- [REQUEST]: Pick every line out of the entries below that holds the string "Geschenkbox", and report them.
----
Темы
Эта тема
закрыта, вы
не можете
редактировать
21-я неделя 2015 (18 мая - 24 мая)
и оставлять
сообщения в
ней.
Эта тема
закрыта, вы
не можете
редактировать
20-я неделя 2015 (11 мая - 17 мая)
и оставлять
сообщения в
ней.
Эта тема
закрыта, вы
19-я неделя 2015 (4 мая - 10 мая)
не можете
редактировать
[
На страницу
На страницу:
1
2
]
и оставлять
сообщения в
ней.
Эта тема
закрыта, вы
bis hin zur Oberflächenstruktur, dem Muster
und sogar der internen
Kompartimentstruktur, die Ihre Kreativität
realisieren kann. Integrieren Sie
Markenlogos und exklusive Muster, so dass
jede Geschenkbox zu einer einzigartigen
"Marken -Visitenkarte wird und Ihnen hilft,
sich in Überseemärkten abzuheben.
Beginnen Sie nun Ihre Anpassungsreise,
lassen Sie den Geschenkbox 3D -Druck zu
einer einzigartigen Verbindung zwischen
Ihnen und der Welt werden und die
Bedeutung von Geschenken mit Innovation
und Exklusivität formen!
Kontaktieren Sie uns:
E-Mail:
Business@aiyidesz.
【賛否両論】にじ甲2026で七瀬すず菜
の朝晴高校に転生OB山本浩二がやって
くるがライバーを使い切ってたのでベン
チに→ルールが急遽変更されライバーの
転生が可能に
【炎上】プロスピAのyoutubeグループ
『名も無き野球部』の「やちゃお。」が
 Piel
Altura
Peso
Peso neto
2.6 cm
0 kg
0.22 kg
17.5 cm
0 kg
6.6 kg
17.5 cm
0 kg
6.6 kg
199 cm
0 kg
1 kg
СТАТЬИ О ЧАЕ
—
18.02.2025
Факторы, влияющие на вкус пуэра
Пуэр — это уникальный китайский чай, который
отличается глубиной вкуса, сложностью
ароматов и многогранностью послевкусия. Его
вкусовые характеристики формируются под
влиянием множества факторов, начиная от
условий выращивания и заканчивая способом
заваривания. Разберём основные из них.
----
- [RESPONSE TO THE EXERCISE]:
jede Geschenkbox zu einer einzigartigen
lassen Sie den Geschenkbox 3D -Druck zu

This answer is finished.